Selected excerpt:
# [SOLVED] help with sound driver



## CaptainRiz (Oct 22, 2010)

I was using GameBooster, and it recommended I update my audio driver, so I thought what the heck I'll do it. it then directed me to this site: http://www.realtek.com/downloads/do...=23&Level=4&Conn=3&DownTypeID=3&GetDown=false I selected the second one from the top and tried to install it. then windows came up with a warning saying that this program hasn't been proven to be compatible with windows xp so I clicked stop installation. but I guess it had already uninstalled my old audio driver so then I had no sound on my computer.

I then decided to try to install the driver again just for the heck of it and it won't work because of "code 10"

I then searched for the correct audio driver for my computer on the gateway website (the correct one is this one: http://support.gateway.com/support/...dio Driver version: 6.14.10.575&uid=253335202) but when I try to install that one it fails. 

I would really like some help finding an audio driver that will work for me

additional information: I've lurked about my problem a bit on here and have already downloaded the Everest program.

Data shown:
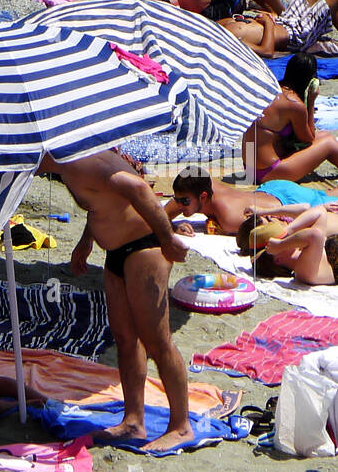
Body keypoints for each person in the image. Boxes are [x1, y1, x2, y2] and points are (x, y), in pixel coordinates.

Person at [52, 149, 191, 453]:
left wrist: (167, 238)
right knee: (126, 339)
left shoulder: (81, 161)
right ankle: (133, 421)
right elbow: (102, 202)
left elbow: (138, 188)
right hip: (117, 252)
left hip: (145, 247)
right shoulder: (68, 165)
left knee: (157, 341)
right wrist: (86, 240)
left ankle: (181, 426)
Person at [166, 166, 336, 238]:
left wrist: (319, 209)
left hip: (286, 203)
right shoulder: (195, 184)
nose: (179, 206)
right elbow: (160, 216)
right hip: (270, 189)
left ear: (203, 196)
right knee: (327, 193)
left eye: (184, 201)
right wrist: (173, 227)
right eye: (178, 200)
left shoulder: (230, 218)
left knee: (328, 201)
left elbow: (278, 226)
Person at [220, 0, 338, 58]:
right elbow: (267, 51)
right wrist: (268, 22)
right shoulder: (227, 40)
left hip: (285, 20)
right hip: (296, 35)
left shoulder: (216, 26)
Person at [245, 208, 338, 286]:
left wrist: (288, 229)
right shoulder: (302, 272)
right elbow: (315, 235)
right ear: (277, 259)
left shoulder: (307, 250)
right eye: (283, 237)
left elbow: (320, 212)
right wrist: (281, 244)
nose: (289, 237)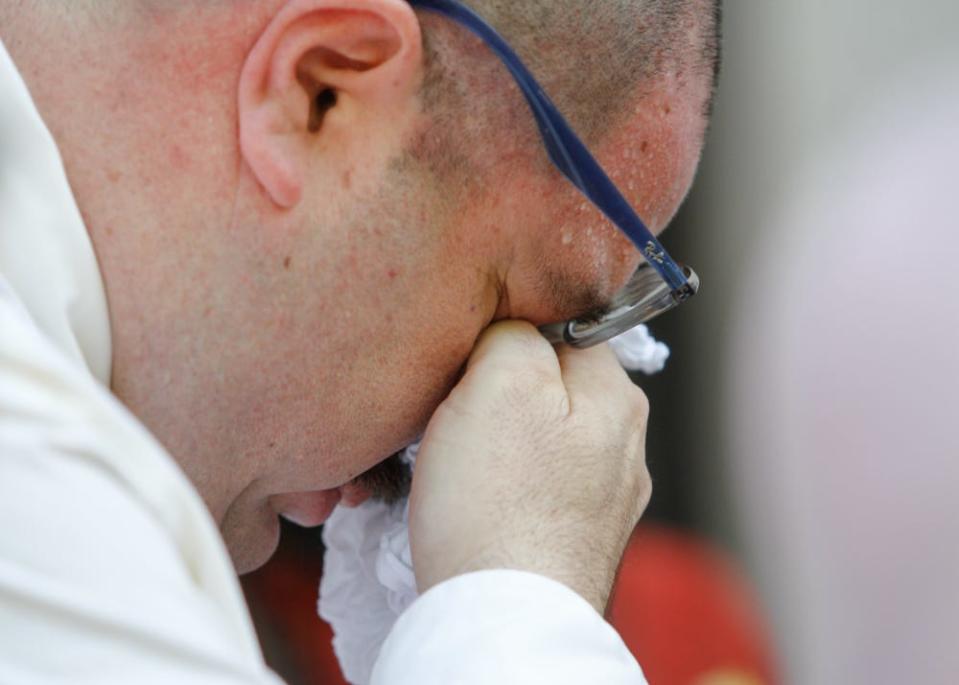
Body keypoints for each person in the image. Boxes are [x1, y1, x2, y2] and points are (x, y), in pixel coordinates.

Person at [0, 0, 720, 682]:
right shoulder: (38, 497)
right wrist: (517, 594)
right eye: (503, 322)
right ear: (319, 92)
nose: (428, 451)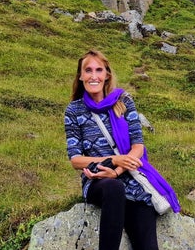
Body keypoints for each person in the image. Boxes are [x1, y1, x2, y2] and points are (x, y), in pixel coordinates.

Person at [64, 50, 181, 250]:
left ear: (107, 74)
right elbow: (76, 160)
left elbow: (138, 147)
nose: (94, 76)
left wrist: (118, 170)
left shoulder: (124, 102)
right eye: (88, 70)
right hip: (97, 181)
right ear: (81, 76)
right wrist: (114, 161)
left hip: (132, 181)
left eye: (99, 70)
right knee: (113, 188)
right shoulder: (73, 110)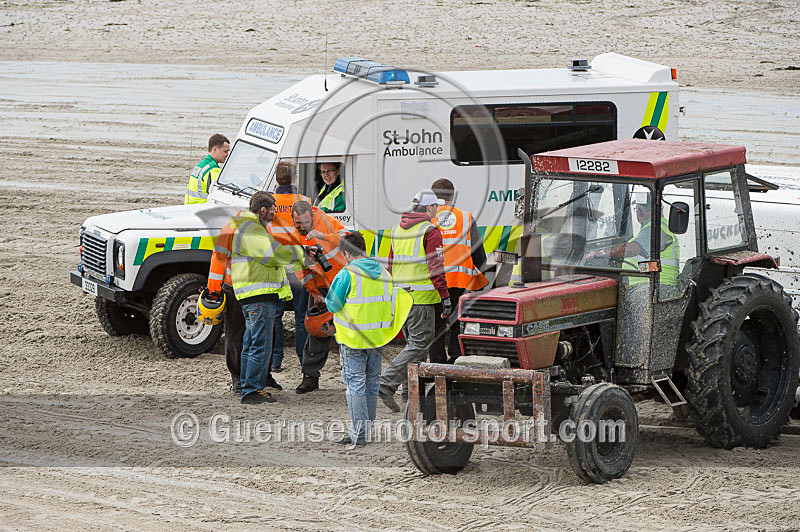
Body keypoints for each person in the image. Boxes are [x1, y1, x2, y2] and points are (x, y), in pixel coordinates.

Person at [326, 231, 413, 446]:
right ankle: (366, 429)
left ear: (347, 253)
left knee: (355, 385)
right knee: (372, 384)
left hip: (353, 339)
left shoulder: (347, 274)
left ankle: (359, 434)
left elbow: (333, 305)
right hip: (376, 338)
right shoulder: (383, 273)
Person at [229, 191, 310, 404]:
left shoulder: (252, 228)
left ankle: (249, 386)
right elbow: (273, 255)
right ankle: (252, 390)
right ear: (263, 210)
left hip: (254, 295)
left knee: (251, 343)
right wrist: (301, 252)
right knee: (259, 344)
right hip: (258, 295)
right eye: (273, 210)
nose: (275, 213)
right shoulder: (251, 229)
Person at [378, 189, 450, 413]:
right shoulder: (430, 231)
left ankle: (410, 394)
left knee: (414, 349)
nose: (437, 211)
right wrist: (445, 297)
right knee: (419, 346)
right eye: (435, 207)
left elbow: (390, 267)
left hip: (402, 298)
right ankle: (386, 383)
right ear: (429, 208)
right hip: (421, 299)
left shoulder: (397, 229)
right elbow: (435, 268)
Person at [269, 200, 348, 394]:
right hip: (321, 289)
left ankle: (354, 375)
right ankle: (310, 376)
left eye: (305, 223)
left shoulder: (325, 221)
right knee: (317, 331)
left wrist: (324, 236)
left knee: (351, 331)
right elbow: (300, 271)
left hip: (344, 285)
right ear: (293, 220)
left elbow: (347, 237)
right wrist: (314, 293)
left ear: (312, 217)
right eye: (298, 224)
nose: (302, 227)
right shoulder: (296, 236)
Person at [429, 178, 489, 364]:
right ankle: (455, 359)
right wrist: (486, 277)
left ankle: (437, 363)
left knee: (436, 325)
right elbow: (478, 254)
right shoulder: (466, 218)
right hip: (460, 281)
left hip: (434, 282)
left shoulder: (427, 218)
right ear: (453, 196)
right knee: (457, 323)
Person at [268, 161, 312, 372]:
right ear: (295, 179)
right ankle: (304, 361)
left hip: (277, 267)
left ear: (276, 179)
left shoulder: (269, 203)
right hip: (299, 266)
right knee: (301, 315)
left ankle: (276, 360)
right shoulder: (305, 201)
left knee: (276, 315)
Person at [586, 194, 679, 292]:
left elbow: (633, 249)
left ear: (642, 211)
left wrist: (604, 253)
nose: (637, 213)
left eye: (637, 209)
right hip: (651, 284)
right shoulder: (655, 227)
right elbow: (647, 265)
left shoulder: (655, 228)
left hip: (655, 287)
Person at [185, 134, 230, 204]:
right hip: (200, 209)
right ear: (214, 149)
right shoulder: (213, 170)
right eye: (225, 151)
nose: (227, 154)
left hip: (189, 207)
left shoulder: (201, 165)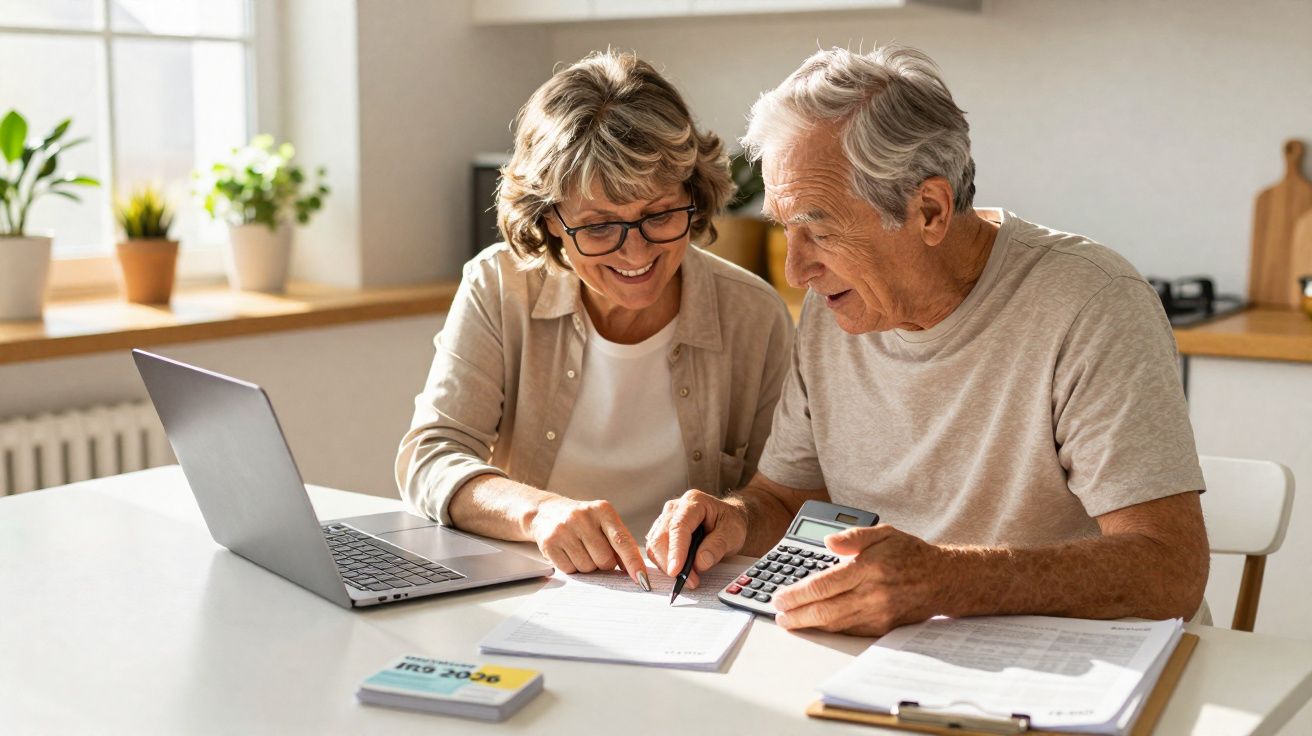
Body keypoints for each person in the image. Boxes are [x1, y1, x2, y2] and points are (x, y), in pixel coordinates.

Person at [646, 44, 1209, 634]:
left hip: (1077, 667)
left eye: (820, 230)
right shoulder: (837, 305)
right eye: (787, 230)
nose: (796, 271)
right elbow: (786, 499)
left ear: (931, 210)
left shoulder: (1091, 303)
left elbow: (1170, 569)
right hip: (896, 655)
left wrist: (947, 580)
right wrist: (733, 516)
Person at [396, 50, 793, 593]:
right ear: (551, 221)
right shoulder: (499, 286)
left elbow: (787, 493)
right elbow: (430, 455)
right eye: (599, 226)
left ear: (693, 197)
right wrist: (537, 512)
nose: (636, 253)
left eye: (658, 215)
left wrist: (737, 514)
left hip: (694, 601)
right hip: (534, 593)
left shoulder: (754, 314)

Actions to take:
A – In the forum thread about the sound driver, what code is given as the reason the reinstalled driver won't work?
B – Pick up the forum thread about the sound driver from the point where it stops.

Answers to the exercises:
A – Code 10

B –
----------



## CaptainRiz (Oct 22, 2010)

*Re: help with sound driver*

also, I can't seem to uninstall the bad driver. it keeps showing up even though I uninstall it.


----------



## oscer1 (Jan 27, 2010)

*Re: help with sound driver*

hi
have you tried rolling back the driver? or try doing a restore to a day before you did the driver install.


----------



## CaptainRiz (Oct 22, 2010)

*Re: help with sound driver*

I did try rolling back the driver, and it said there was no back-up which is odd. I tried to do a system restore but it said that there was no change since the last restore and wouldn't go back. system restore has never worked for me because of that and I don't understand it.


----------



## oscer1 (Jan 27, 2010)

*Re: help with sound driver*

code 10 is for missing driver, have you tried manually instally the driver? uninstall the updated one then goto device manager and under your sound card right click and search for driver


----------



## CaptainRiz (Oct 22, 2010)

*Re: help with sound driver*

already tried that, and it tries to install the bad one again.


----------



## oscer1 (Jan 27, 2010)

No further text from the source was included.